You're describing an existing arrangement.
 
> So, while encryption may be useful in delaying people's access to your 
> communications, don't assume it does any more than *delay* access.

It depends on your threat model. For most cases you're wrong.
 
> And it also won't delay access under certain legal situations in some 
> countries:

Now you know why I no longer travel to UK.

> "UK jails schizophrenic for refusal to decrypt files: Terror squad arrest 
> over model rocket"
> http://www.theregister.co.uk/2009/11/24/ripa_jfl/
> """
> So, I suggest we should assume everything we do is monitored and everyone 
> on this p2p list works for the CIA. Now what? :-) Well, one can start 

That is not a very useful assumption. A much better assumption that
everything in cleartext passes through tapping points which can do
nontrivial filtering, and can destil down interesting traffic for further
scrutiny and possible storage, including human analyst eye time.

Already trivial encryption will very effectively disrupt this
large scale passive scrutiny of cleartext. Active MITM takes a lot
more sophistication and can be detected in principle, so it can't
be done on a wide scale. 

> working to change the nature of society in a peaceful, non-violent, and 
> legal way that works for everyone using P2P and other technologies. :-) And 

If you think it will be peaceful, legal and non-violent you're bullshitting
yourself. The current developments are not sustainable. Either the current
trend will reverse, or we'll see considerable mayhem ahead. (We already know
that the current national administrations are deploying this technology to 
early identify and isolate trouble hot spots -- any trouble hot spots).

> one could also work peacefully and legally to changing the laws about 
> copyrights and so on.
> 
> See also:
> "Four Horsemen of the Infocalypse"
> http://en.wikipedia.org/wiki/Four_Horsemen_of_the_Infocalypse
> 
> But we seem way past that infocalypse already in some ways, like the guy 
> above arrested for a model rocket still in the package. In a way, the 
> "think of the children" Infocalypse (like is putting that 22 year old in 
> prison for years) has already come and gone, and we are living in the world 
> on the other side (everything logged, broad and vague laws on all sorts of 
> things that taken together that make *everyone* criminals, selective 
> enforcement of that, children being imprisoned for their own "protection" 
> for sending pictures of themselves, a generated climate of fear and 
> mistrust, etc.).

Precisely. So what are you doing about it?
 
> Still, even assuming the worst, we can work towards something better with 
> what we have, our imaginations, our community, our technology, and so on. 
> Even within the USSR and repressive government, it transformed eventually.

**Extracted entries:**
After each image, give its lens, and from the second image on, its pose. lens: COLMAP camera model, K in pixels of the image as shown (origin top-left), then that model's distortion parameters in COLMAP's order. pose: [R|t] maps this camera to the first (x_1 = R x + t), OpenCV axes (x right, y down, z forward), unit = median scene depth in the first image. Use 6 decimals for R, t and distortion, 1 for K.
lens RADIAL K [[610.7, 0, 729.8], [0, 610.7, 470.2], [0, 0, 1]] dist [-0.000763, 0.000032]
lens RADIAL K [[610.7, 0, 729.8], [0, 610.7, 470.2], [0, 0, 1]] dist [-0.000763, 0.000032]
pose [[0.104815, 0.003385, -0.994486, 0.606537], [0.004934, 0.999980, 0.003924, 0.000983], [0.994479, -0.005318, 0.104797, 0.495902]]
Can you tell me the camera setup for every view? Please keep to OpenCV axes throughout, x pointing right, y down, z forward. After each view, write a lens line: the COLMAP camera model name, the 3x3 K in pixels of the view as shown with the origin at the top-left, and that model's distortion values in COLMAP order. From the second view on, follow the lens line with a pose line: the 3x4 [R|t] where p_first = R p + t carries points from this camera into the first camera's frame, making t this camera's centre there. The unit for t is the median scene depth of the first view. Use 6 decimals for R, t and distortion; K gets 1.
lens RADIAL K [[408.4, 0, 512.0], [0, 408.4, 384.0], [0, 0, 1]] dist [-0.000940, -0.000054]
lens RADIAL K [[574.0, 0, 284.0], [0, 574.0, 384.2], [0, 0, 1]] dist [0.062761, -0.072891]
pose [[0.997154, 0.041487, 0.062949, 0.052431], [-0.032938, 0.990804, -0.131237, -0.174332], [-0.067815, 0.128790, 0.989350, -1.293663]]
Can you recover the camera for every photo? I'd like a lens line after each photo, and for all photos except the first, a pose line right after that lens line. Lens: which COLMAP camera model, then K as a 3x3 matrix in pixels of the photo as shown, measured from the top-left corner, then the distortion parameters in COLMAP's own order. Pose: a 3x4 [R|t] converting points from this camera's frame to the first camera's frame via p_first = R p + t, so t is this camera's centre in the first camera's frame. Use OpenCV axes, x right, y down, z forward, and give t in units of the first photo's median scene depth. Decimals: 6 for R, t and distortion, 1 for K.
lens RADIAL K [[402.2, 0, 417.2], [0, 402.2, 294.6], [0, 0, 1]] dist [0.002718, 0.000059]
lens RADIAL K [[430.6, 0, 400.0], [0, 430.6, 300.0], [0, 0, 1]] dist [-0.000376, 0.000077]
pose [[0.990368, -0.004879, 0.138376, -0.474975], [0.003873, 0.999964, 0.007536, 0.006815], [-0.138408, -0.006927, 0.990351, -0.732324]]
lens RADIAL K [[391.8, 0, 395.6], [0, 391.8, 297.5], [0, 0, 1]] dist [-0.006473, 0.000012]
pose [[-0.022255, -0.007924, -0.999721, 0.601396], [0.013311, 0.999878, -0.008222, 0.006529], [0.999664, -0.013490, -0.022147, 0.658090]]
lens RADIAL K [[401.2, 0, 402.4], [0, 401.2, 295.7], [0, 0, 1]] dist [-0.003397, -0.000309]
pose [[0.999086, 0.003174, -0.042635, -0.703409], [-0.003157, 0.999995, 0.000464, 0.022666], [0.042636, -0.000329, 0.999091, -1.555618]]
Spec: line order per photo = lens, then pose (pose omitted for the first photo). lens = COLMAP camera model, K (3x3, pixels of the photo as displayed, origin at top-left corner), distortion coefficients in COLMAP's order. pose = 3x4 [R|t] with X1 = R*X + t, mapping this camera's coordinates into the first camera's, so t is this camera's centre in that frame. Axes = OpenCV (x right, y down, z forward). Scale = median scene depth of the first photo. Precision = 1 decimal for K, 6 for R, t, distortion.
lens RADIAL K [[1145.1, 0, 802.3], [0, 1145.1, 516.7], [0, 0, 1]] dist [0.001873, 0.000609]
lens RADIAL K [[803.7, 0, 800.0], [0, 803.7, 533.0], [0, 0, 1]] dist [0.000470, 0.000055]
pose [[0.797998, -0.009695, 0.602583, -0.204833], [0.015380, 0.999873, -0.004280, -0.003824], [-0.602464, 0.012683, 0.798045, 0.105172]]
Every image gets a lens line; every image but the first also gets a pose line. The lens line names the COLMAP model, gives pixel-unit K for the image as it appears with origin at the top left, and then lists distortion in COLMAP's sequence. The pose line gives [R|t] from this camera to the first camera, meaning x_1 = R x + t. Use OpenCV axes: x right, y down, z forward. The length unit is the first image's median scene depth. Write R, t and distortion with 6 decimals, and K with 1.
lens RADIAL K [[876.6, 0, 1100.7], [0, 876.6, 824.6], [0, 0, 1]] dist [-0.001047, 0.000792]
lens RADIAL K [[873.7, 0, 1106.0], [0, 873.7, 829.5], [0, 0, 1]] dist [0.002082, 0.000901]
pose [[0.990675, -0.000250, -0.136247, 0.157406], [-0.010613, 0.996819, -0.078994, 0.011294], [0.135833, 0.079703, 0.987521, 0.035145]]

**Activity list:**
[1] In the encryption discussion, reproduce the passage that begins at the words "You're describing an" and stops after the words "cases you're wrong.".
[2] Answer these questions from the encryption discussion:
(a) What does the writer say they no longer do?
(b) What kind of encryption does the writer say will very effectively disrupt large-scale passive scrutiny of cleartext?
(c) What is the title of the Wikipedia article listed under "See also"?
[3] Continue the encryption discussion from the point where it stops.
The rows aren't needed for any of this.

**Outputs for the tasks:**
[1]
You're describing an existing arrangement.
 
> So, while encryption may be useful in delaying people's access to your 
> communications, don't assume it does any more than *delay* access.

It depends on your threat model. For most cases you're wrong.

[2]
(a) Travel to the UK.
(b) Trivial encryption.
(c) "Four Horsemen of the Infocalypse"

[3]
If you want to assume the worst, you should consider us becoming the
Emergents, in Vernor Vinge's A Deepness In The Sky novel. 

I do not see how we can recover from that once we're there. This isn't
your grandfather's Evil Empire. 

> Things like humor were part of that transformation. So was optimism (one 
> can be paranoid as well as humorous & optimistic at the same time. :-)

[...]

> So, welcome to my paranoid world. :-) Google *is* the government already. 
> Encryption only at best delays access to anything you do online by a few 
> years and at worse makes people investigate you immediately. Everyone is a 

Oh, the horror. The horror of it. Imagine if this was the rule. Imagine
the number of data you would have collect, and how many human analysts
you would tie up listening to pillow talk or academic treatises. If
you've read your Bamford, you'll know that this is not a theoretical scenario.

> criminal because of vague and broad laws that are selectively enforced. Any 
> obvious defiance will get you put away for twenty years in a place without 
> sunlight that may destroy your health and sanity (and that's if you are 

If you are in that situation, it is your civic and human duty to organize
underground resistance. If you don't, you will eventually find yourself at
the receiving end of the system.

> lucky and not just taken out in an "accident"). Now what? How do we build a 
> better world within those constraints? Perhaps by using humor, optimism, 
> and imagination? :-) As well as free-to-the-user Google services? :-)

Paranoia works best if titrated to functional levels. And paranoia and
naivete don't really mix well. 
 
> I'm really a tremendously conformist person in most ways -- you don't get a 
> stamp on your forehead that says "Princeton" unless you are willing to jump 
> through endless hoops on command. :-( My idea of a happy work life at this 
> point is just going to a research lab everyday (an IBM Research like in the 
> 1970s when people like Gerry O'Neill came to give talks about space 
> settlemest?) doing something worthwhile and having a nice meal for lunch 

Not many people are that lucky, these days.

> talking to colleagues. I would not have spent decades outside the system 
> trying to make changes if I did not think they were essential to our very 
> survival (especially because of the risk of nuclear war). Frankly, I 
> probably would have preferred to be a "loser" earning US$200K with the rest 
> of my class (even Michelle); see this humorous item to understand that 
> comment:

[...]

> A "technological fix" with encryption like you suggest does not really 
> address the core issues of a changing society. The core problem IMHO is 

If the society does not use the tools for privacy, the society might find
itself in a failure mode quite difficult to impossible to recover from.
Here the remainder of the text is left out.